Referent: Jan Martin Tönshoff, M.Sc.
           Lehrstuhl für Logik und Theorie diskreter Systeme (Informatik 7)

Thema: Deep Learning on Graphs: Developing and Understanding Neural Architectures for Structured Data

Abstract:

Graph Neural Networks (GNNs) have recently emerged as a powerful class of deep
learning architectures that can directly learn from graph-structured data. Such
data naturally occurs in a wide range of structurally rich learning domains, such
as computational chemistry or social network analysis. This thesis aims to study
both practical and theoretical aspects of GNNs, with a focus on understanding
their capabilities for solving hard learning tasks, exploring new directions for GNN
architecture design, and understanding the relative strengths and weaknesses of
commonly used models. In this context, we present our main research contributions:

Firstly, we propose a GNN-based approach for learning heuristics for Constraint
Satisfaction Problems (CSPs) through a general graph representation and neural
architecture. Using reinforcement learning, we show that this approach can learn
powerful search algorithms, achieving superior performance compared to prior
neural methods and being competitive with classical solvers on a range of complex
combinatorial problems.

Secondly, we examine a novel GNN architecture based on 1D convolutions on
sequential features constructed from random walks. We analyze the expressivity
of this approach and prove it to be incomparable to the Weisfeiler-Leman hierarchy
and many common GNN architectures. The model is further shown to achieve
strong empirical performance across various tasks, suggesting a new direction for
GNN architecture design beyond traditional message passing.

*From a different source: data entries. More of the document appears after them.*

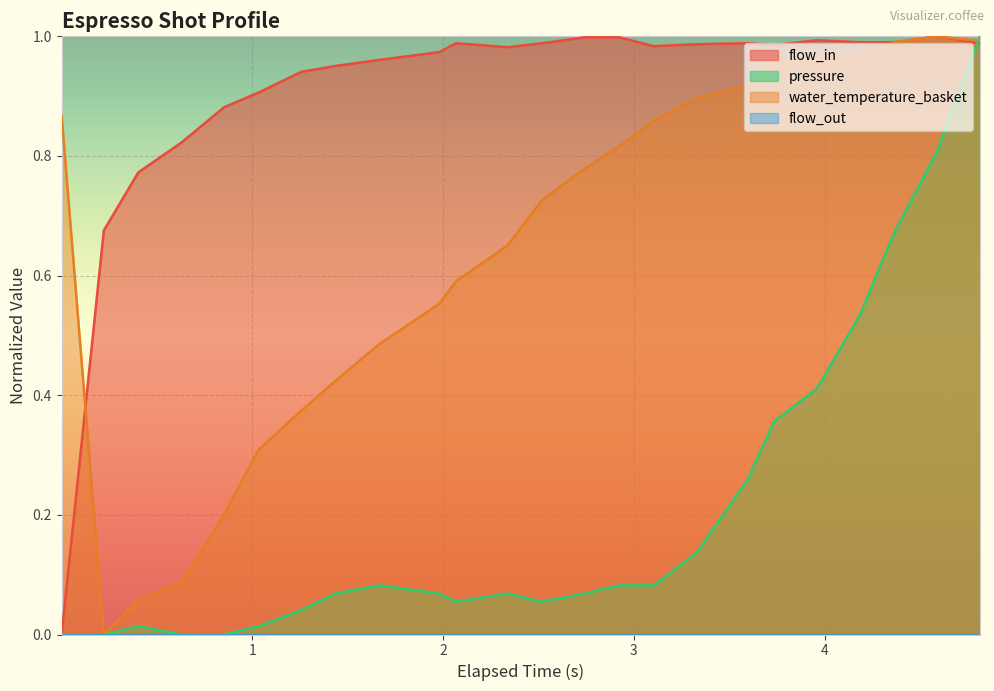

What is the difference between the maximum and minimum values in the water_temperature_basket series?

1.0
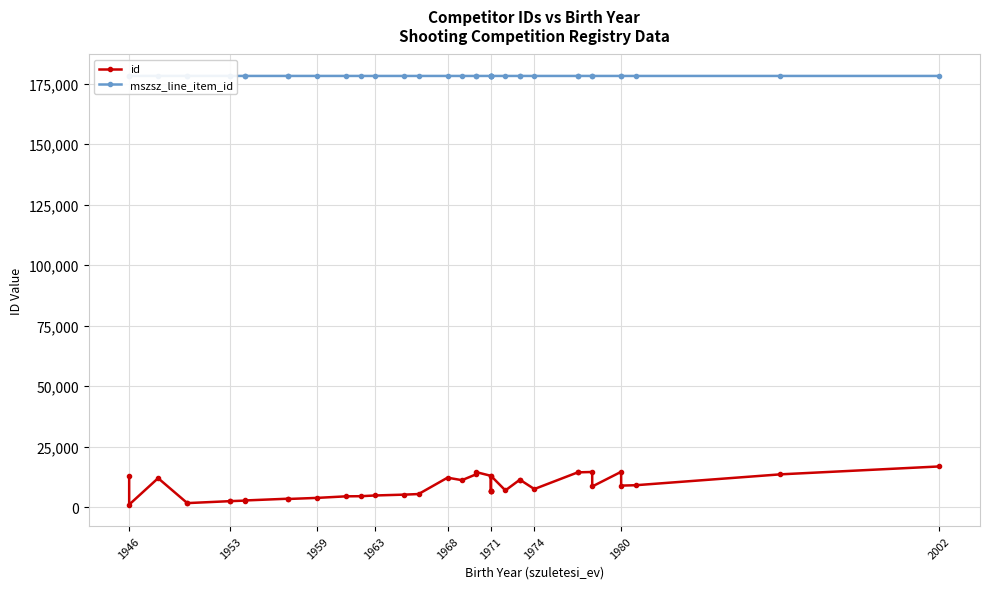

Rank the series at 1946 from highest to lowest value.

mszsz_line_item_id, id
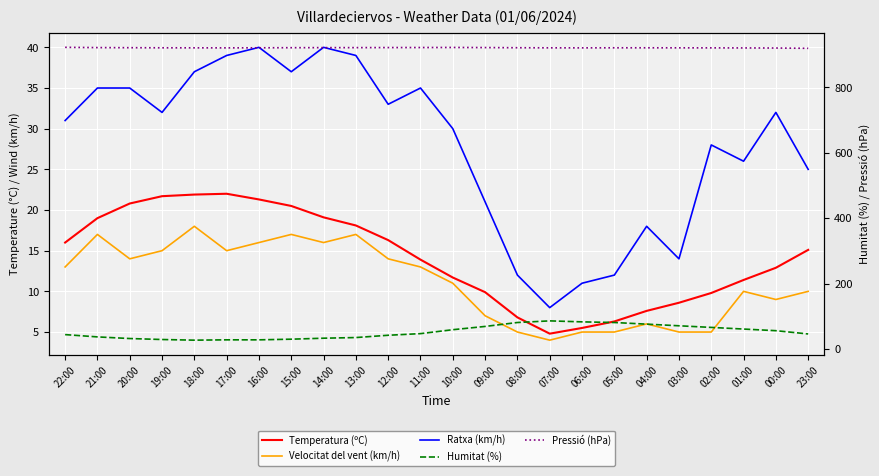

Which series has the largest total across all categories?

Pressió (hPa)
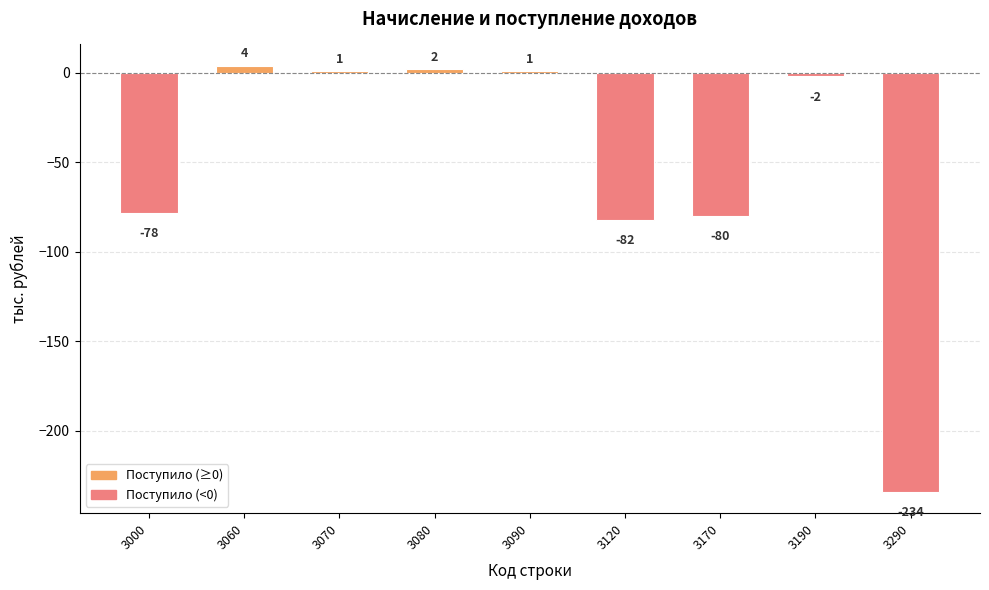

Between 3090 and 3190, which is larger?

3090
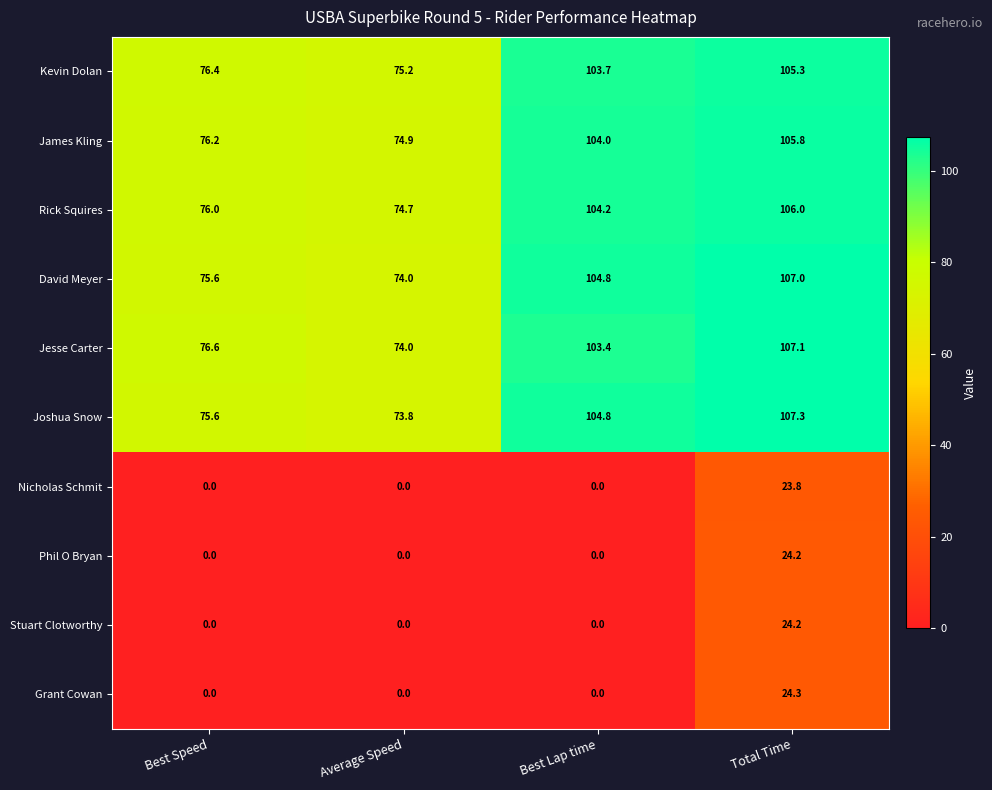

Which series has the largest total across all categories?

Joshua Snow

Thirdly, we compare popular GNNs in the context of capturing long-range
dependencies in graphs. Through an empirical re-evaluation of commonly used
benchmark datasets, we show that standard GNNs based on message passing
perform better than previously reported. A theoretical comparison between Graph
Transformers and GNNs with Virtual Nodes further shows that neither architecture
subsumes the other in terms of uniform expressivity, highlighting the need to
consider a wide range of architectures for specific learning tasks.